Part of the problem with this pain is that I cannot exercise. Even walking is somewhat difficult, stairs much harder. Last night, with a little time off and with the rest of the crew doing their own thing (and probably not wanting to drag along the dead weight I represent right now), I walked through the Old City to the Western Wall. The Old City itself is beautiful, amazing, and frightening. It would be easy to get lost. It was, however, very clean; and I was surprised to find that it is still "just" a city - it is not government property, but mostly private and people live, shop, and go to school and work there just like anywhere else. It must be amazing for these privileged few to be able to settle in at night in a 500 year old (or 5000, I don't know) within pissing distance of the world's holiest of sites and relax to a nice evening of Seinfeld on the tube. Bizarre.

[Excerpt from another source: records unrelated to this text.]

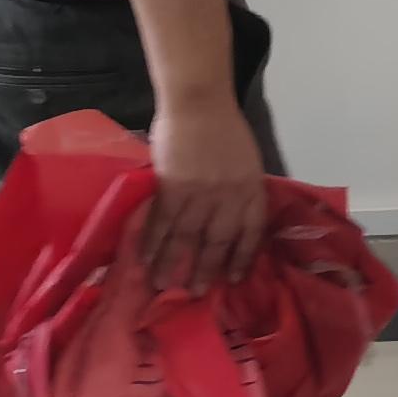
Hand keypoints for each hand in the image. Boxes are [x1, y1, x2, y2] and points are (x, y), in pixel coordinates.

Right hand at [142, 94, 270, 291]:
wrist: (199, 102)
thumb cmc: (225, 128)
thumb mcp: (246, 161)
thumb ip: (240, 191)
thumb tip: (229, 222)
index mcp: (252, 188)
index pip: (252, 232)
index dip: (243, 258)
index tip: (234, 279)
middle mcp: (229, 196)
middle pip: (218, 242)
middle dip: (206, 270)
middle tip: (196, 293)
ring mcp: (200, 194)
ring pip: (186, 239)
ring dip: (173, 265)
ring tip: (164, 287)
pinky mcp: (172, 188)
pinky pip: (161, 224)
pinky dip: (152, 244)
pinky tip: (145, 261)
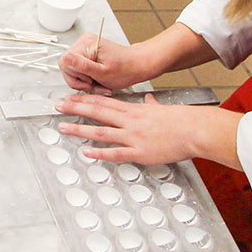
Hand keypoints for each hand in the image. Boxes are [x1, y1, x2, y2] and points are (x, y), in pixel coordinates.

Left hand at [54, 93, 241, 167]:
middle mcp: (129, 121)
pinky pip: (116, 153)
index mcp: (134, 110)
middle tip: (58, 106)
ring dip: (80, 130)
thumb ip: (152, 106)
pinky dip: (100, 153)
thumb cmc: (181, 120)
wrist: (194, 129)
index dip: (84, 99)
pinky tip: (87, 153)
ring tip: (64, 128)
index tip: (71, 97)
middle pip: (97, 112)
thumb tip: (149, 101)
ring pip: (101, 131)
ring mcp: (133, 136)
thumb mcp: (162, 108)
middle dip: (75, 108)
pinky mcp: (140, 152)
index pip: (103, 102)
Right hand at [59, 32, 148, 93]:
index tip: (89, 81)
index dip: (75, 76)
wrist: (136, 65)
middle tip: (95, 83)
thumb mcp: (103, 72)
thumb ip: (83, 66)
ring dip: (84, 80)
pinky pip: (78, 68)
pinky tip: (98, 79)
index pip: (65, 62)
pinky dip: (87, 77)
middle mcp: (84, 41)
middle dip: (81, 80)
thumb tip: (66, 59)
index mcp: (86, 44)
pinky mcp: (87, 52)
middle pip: (67, 66)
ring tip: (98, 82)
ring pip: (72, 69)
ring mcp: (84, 46)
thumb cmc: (125, 69)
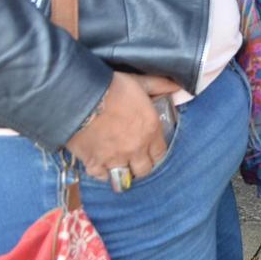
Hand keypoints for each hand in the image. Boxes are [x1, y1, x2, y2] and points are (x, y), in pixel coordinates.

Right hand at [65, 71, 180, 181]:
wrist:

I should have expected to find the Western Wall more easily than I did, though I enjoyed meandering through the Christian and Armenian quarters as I wandered slowly downhill. It took me a while to cotton to the fact that I should just follow the orthodox jews that mostly seemed to be progressing in one direction. This was just after sunset, but not quite night, and so more and more people were streaming downwards toward one area. I began to hear fireworks and the sound of a large, jubilant crowd of people. Finally, I came around a corner, down some steps, past a very large Menorah (built and readied for the Third Temple whenever that happens) and beheld the Western Wall plaza - filled from corner to corner with a mass of Israelis celebrating the Sabbath. Towards the Western Wall itself, crowds of young girls and soldiers gave way to a black crush of uniformly dressed orthodox jews, many of them rabbis, no doubt. Here and there a more adventurous young man was pressed in among the black coats to pray at the wall.

Studying the situation, it became clear that there was a section of the Wall reserved for women and that among the men's section, most of it was for the more consistently faithful. However, there were parts where layfolk came and went on a circulating basis, to leave their prayers and give thanks to God.

I had my own prayers to leave. I'd written them on some paper in the hotel. I came down the last steps toward the guarded entrance to the plaza, where there are metal detectors. I found this somewhat odd, as easily half of the soldiers in the plaza and even some civilians were carrying rifles - nasty-looking modern weapons of war that mean business and convey the message that modern Judaism isn't going to take shit from everybody else anymore.

Entering through security, I was challenged by one of the guards. "Where are you from?" This was not a friendly query. "Brooklyn" I answered. It seemed to pass his test. Perhaps non-Jews are not allowed in the area? I didn't see anybody identifiably non-Jewish, though there were a few, like me, who were not well-equipped with their yarmulkes.

But this I could remedy - and must before approaching the Western Wall. They have cardboard yarmulkes ready, which I availed myself of, then entered the crush near the Wall.

I am unprepared, given my poor Jewish education, to say the proper prayers. Maybe that is not critical. I slowly moved through the crowed and when the opportunity came to touch the Wall, I did so, said a prayer the best I knew how, left my paper in the wall, and left.

The Sabbath really is a special time in Israel and especially Jerusalem. Best not to mess with it. I hope the presence of so many old men can whatever necessary mojo is needed to boost my written prayers to the ears of God. And no, none of them were for myself.